The farmer glanced at the house, rolled his eyes, and swore beneath his breath. Then he stepped on the gas.

“Hey! Hold up! We’re here!”

The farmer clicked his tongue and threw his head back. Danny got the message but didn’t know what to do. The truck rumbled on for the better part of a mile, with Danny getting up the courage to jerk the keys from the ignition. Then the house and the poppy fields disappeared from view and the farmer brought the truck to a shuddering stop in the middle of the road. Abruptly he leaned across the front seat and threw open the door.
“Ayril!”
he ordered.
“Ayril!”

So now Danny knew a fifth word in Turkish.
At this rate,
he thought,
I’ll be fluent in about a hundred years.

It was a ten-minute walk back to the Barzan spread, where a country lane arced through the poppy fields toward the house. Walking uphill, Danny saw that the villa stood behind a stone wall whose ramparts glistened with broken glass. It was not the kind of house that one could approach unmolested and, sure enough, he began to sense that he wasn’t alone. Turning, he found two young men walking quietly behind him, about fifty feet away. Each of them was smoking a cigarette and carried an automatic weapon as if it were a lunch pail.

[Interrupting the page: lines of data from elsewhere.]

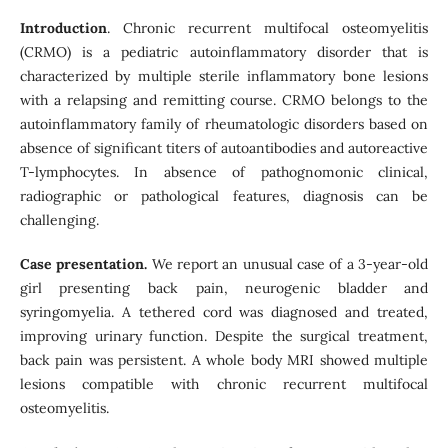
Introduction
. Chronic recurrent multifocal osteomyelitis
(CRMO) is a pediatric autoinflammatory disorder that is
characterized by multiple sterile inflammatory bone lesions
with a relapsing and remitting course. CRMO belongs to the
autoinflammatory family of rheumatologic disorders based on
absence of significant titers of autoantibodies and autoreactive
T-lymphocytes. In absence of pathognomonic clinical,
radiographic or pathological features, diagnosis can be
challenging.
Case presentation.
We report an unusual case of a 3-year-old
girl presenting back pain, neurogenic bladder and
syringomyelia. A tethered cord was diagnosed and treated,
improving urinary function. Despite the surgical treatment,
back pain was persistent. A whole body MRI showed multiple
lesions compatible with chronic recurrent multifocal
osteomyelitis.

Danny smiled nervously and gave a little wave—“Hey”—but the greeting went unacknowledged. His companions continued as they were, their faces impassive, their distance respectful but easy to close.

Soon he arrived at the wall in front of the house. Passing beneath a stone arch whose massive wooden doors were thrown open to the sun, he entered a plain courtyard whose only adornments were a silver Jaguar and a burbling fountain, slick with algae.

By then, the young guns were at his side.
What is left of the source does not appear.